I am trying so hard to stop my fears about this, doing what I can to stay healthy and decently fed. I am walking as much as possible, taking all of my meds, sleeping well, staying intellectually stimulated, trying to find the humor in everything. Ev. Re. Thing. I am.
So, I am having dreams, one actually, that I might feel brave enough to express someday, and I am working as much as possible at my volunteer gigs. You just never know when there might spring up a connection to a job. It happens. And, I am not caving to my fears, I am staying hopeful, determined to have the best life possible.
Then, today, this crazy quote. I remember the quote, but had to research a bit to find the author.
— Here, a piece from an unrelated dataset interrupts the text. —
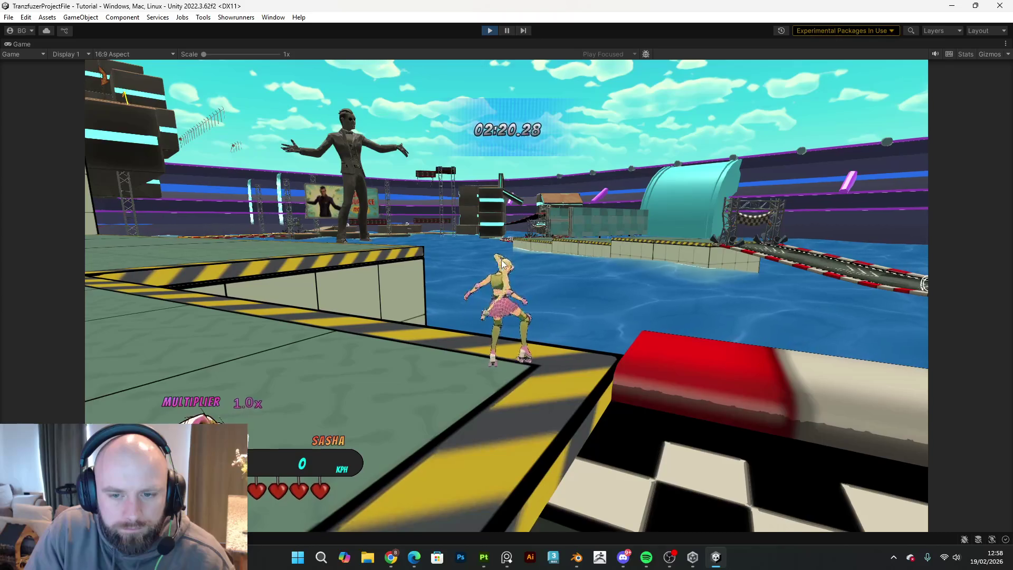
pyautogui.press('a')
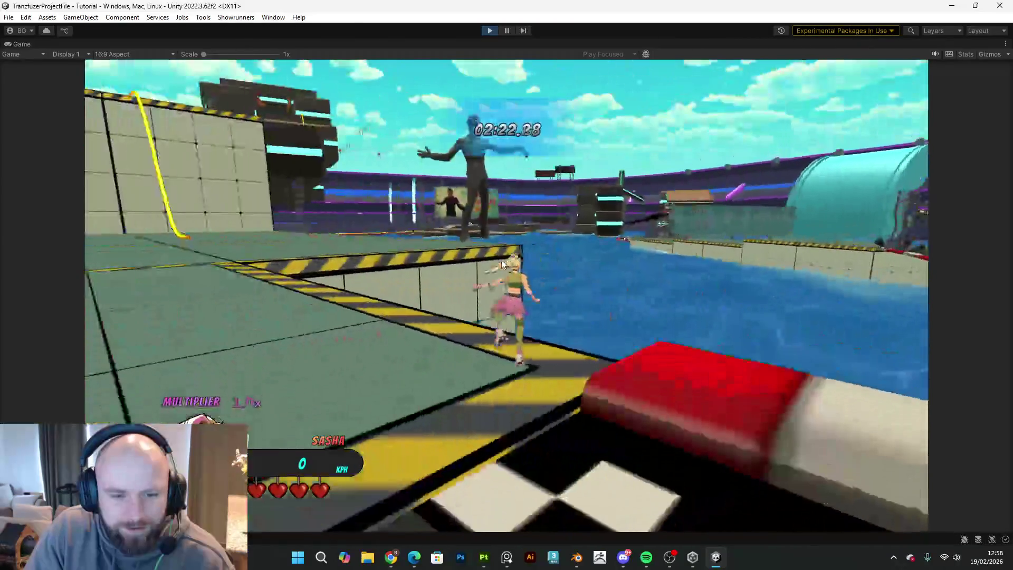
pyautogui.press('a')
It is Teresa of Ávila, and whilst she is remembered for many things, this is apparently the one that stuck to me.
"There are more tears shed over answered prayers than over unanswered prayers."
That cannot possibly be right. Can it? All I have are prayers, or hopes or dreams or whatever they can be called. They are all I have right now.
This cannot be right. Yeah, I know about the adage to be careful what you wish for. I get that, the whole concept of how what we want might not be what is best for us. There is a context of prayer that we do not pray/ask/petition for something specific, but that our request and desire be for what is best, for the person (even ourselves), the circumstances or the outcome. That is because, even in our intimacy with our lives and the lives of those about whom we care, we truly do not always know what is best.
All I can do is to hope that what I want is good for me. Perhaps outrageous dreams are not in my best interest, but, frankly, that is all I have. I should not have to give that up too.